Parulian Sihotang, head of the accounting division at BPMigas, said the new regulation was intended to clarify what expenses incurred by oil and gas contractors will be reimbursed by the government via the cost-recovery scheme. “For the existing contracts, there will be three years of transition, while for new contracts the regulation will be effective immediately,” he said.

Suyitno Padmosukismo, executive director of the Indonesia Petroleum Association, said contractors were against the government’s plan to include existing contracts in the new regulation.

“Although the regulation will provide three years of transition we oppose it,” he said. “According to Oil and Gas Law No 22/2001, the government should respect existing contracts.”

Due to the long time frames for investment in the oil and gas sector, often 30 years, any changes to contracts would affect contractors’ plans, Suyitno explained.

Parulian did not specify what expenses would be reimbursed by the government under the new regulation, which is awaiting approval from President Susilo Bambang Yudhoyono.

The new regulation comes after criticism that the government was spending too much on cost recovery and that oil and gas companies have been abusing the mechanism by including expenses such as entertainment.

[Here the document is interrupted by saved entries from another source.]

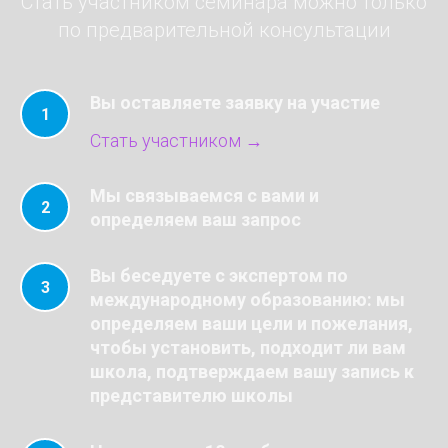
Стать участником семинара можно только
по предварительной консультации
Вы оставляете заявку на участие
Стать участником →
Мы связываемся с вами и
определяем ваш запрос
Вы беседуете с экспертом по
международному образованию: мы
определяем ваши цели и пожелания,
чтобы установить, подходит ли вам
школа, подтверждаем вашу запись к
представителю школы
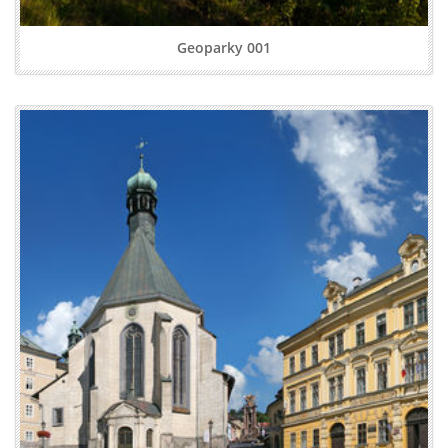
Geoparky 001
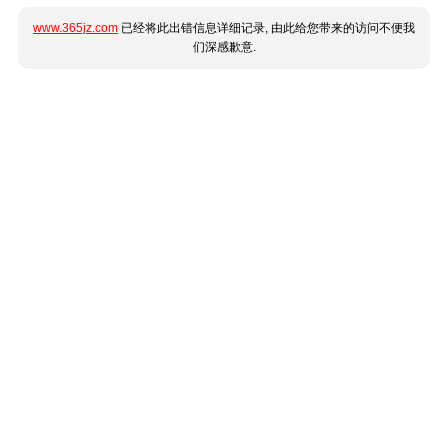
www.365jz.com
已经将此出错信息详细记录, 由此给您带来的访问不便我
们深感歉意.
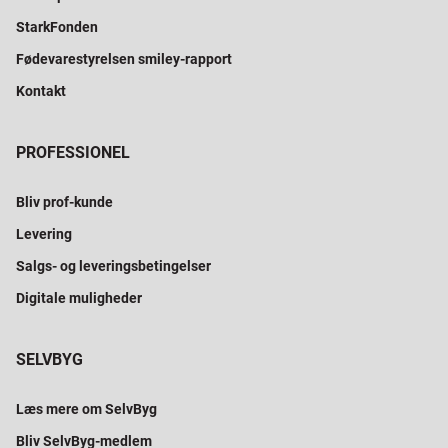
StarkFonden
Fødevarestyrelsen smiley-rapport
Kontakt
PROFESSIONEL
Bliv prof-kunde
Levering
Salgs- og leveringsbetingelser
Digitale muligheder
SELVBYG
Læs mere om SelvByg
Bliv SelvByg-medlem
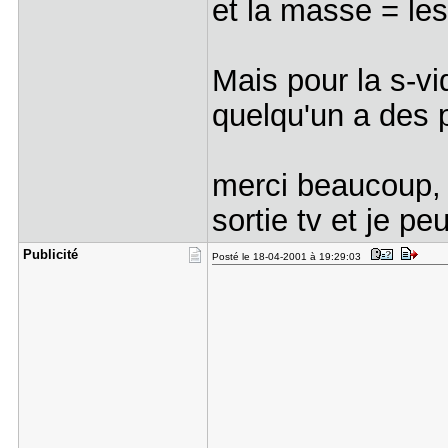
et la masse = les
Mais pour la s-vi
quelqu'un a des 
merci beaucoup, 
sortie tv et je peu
Publicité
Posté le 18-04-2001 à 19:29:03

There have also been suggestions that the regulation will cap the amount of costs that can be recovered.

Suyitno claimed the Indonesian Petroleum Association had obtained a draft of the regulation and that it did state that its intention was to cap recovery costs. “Despite our protests, the government is sticking with a cost-recovery capping plan,” he said. “We have warned them that the capping would result in a decline in production.”

However, Parulian said the regulation would not impose a limit on cost recovery. “We could not cap the cost recovery, because it will affect oil and gas output,” he said.

According to BPMigas, from 2006 to 2008, recovery costs per barrel of oil were $11.95 in Indonesia. This was lower than in other areas such as the United States ($41.03 per barrel), Africa ($41.83) and the Middle East ($20.97).

This year, it’s estimated $12.05 billion will be recovered in costs from the government. Last year, Chevron recovered the most from the government ($2.9 billion), followed by Total ($1.6 billion) and state-owned PT Pertamina ($1.5 billion).